スーパーに行っても棚はスカスカ、配給される食品も乏しく、本当に物が無いのだと。
これは旧市街の八百屋。奥の方に野菜がちょっぴり。
私が泊まったホテルは500室以上の立派な建物で、大きなプールやテニスコートもあり、部屋もゆったりとして、朝食はビュッフェスタイルのリッチなものでした。
ハバナ滞在中に行ったレストランも、ヘミングウェイが愛したフロリディータを始め、何処も中々立派なものでしたが、そのようなホテルも店も基本、外国人専用であるらしい。
街を疾走するピカピカのクラッシックカーも、外国人用の観光タクシー。
地元の人たちは…そもそも車なんて普通の人には買えないのだと、Y嬢の弁。
キューバでは教育費と医療費は無料。
それは素晴らしいが、一生懸命に勉強しても望むような就職先がない。
しかもどんな職業についても公務員であり、給与はたいして変わらないので勤労意欲が湧かない。

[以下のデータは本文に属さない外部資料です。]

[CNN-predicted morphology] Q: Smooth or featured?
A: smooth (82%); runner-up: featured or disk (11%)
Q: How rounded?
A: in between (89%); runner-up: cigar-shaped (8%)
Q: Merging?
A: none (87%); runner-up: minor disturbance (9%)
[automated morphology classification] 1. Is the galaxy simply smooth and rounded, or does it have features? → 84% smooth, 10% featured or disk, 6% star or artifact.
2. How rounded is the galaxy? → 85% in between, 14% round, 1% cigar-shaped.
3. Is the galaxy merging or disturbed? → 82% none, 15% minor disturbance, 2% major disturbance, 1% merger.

医療現場でも、薬や用具は慢性的に不足しているのだと。
普通の人はインターネットできるの?と聞くと
できるにはできるが、機器もネット料金も高いし、監視付き。
FaceBookはできるが、例えばお上の悪口など、言いたいことは言えないのだそうです。

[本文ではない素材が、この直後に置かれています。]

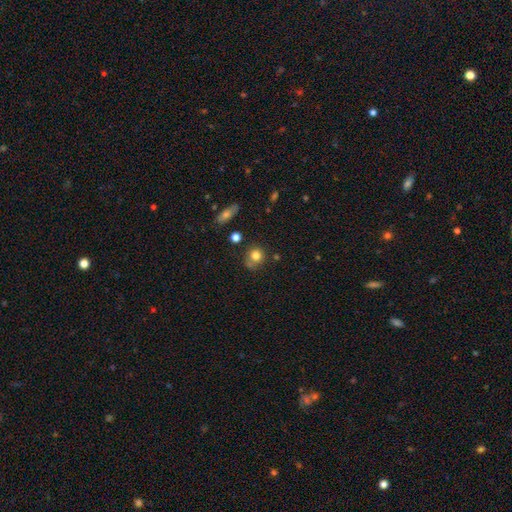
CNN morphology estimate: This is likely a smooth galaxy (79%). How rounded: clearly round (83%). Merging: likely none (63%).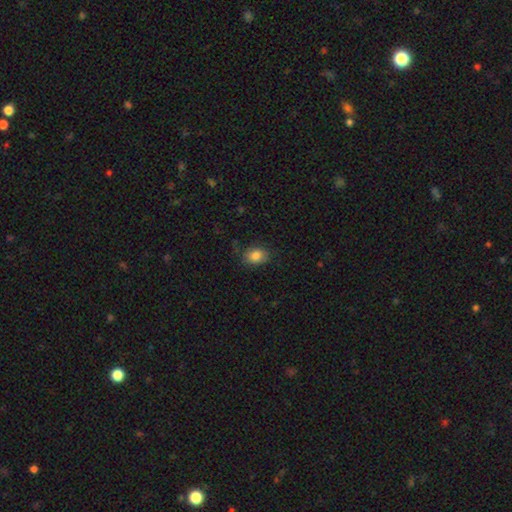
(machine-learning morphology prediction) smooth-or-featured: smooth: 84% | star or artifact: 9% | featured or disk: 7%
  how-rounded: in between: 65% | round: 34% | cigar-shaped: 1%
  merging: none: 78% | minor disturbance: 17% | major disturbance: 4% | merger: 1%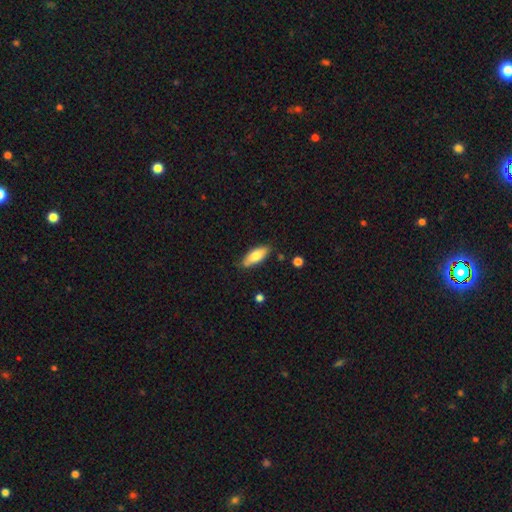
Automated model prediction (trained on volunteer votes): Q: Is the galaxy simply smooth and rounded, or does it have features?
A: smooth — 74%.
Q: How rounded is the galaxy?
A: in between — 75%.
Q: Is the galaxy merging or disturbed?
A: none — 80%.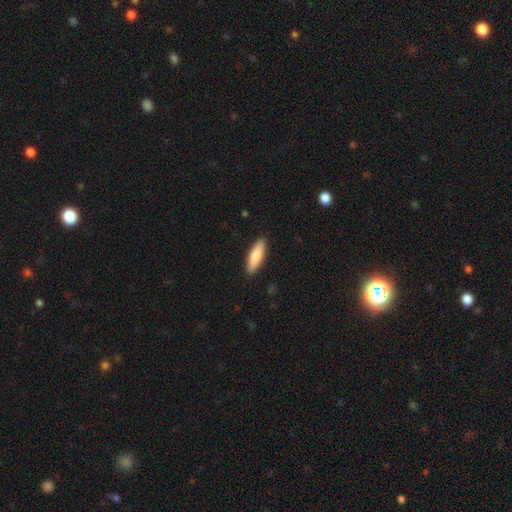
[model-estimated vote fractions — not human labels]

大体、月収50ドルでスマホやPCをどうやって買うのだろうと思ってしまう。
彼女は人気ガイドとして成功者の部類のようで、スマホを使っていましたが。
日本の物質文明を知ってしまった彼女はしかし、日本にまた行くことが夢だけど、日本に住みたいとは思わない、やはり住むのはキューバがよいと。
様々な不満は「しょうがない」とあきらめて、キューバ人は家族や友人を愛して明るく生きるのだと。
確かに街を歩くと、あちらでもこちらでもラテンやジャズの音楽が聞こえ、人々は陽気に踊っている。
「ブエナ・ビスタ・ソシアルクラブ」のワンシーンのように、通りで、広場で、レストランで、本当に老いも若きも楽しそうに踊っているのです。
そんなに不自由な生活なのに、どうして?
私の胸の中には疑問符が渦巻くばかりだったのでした。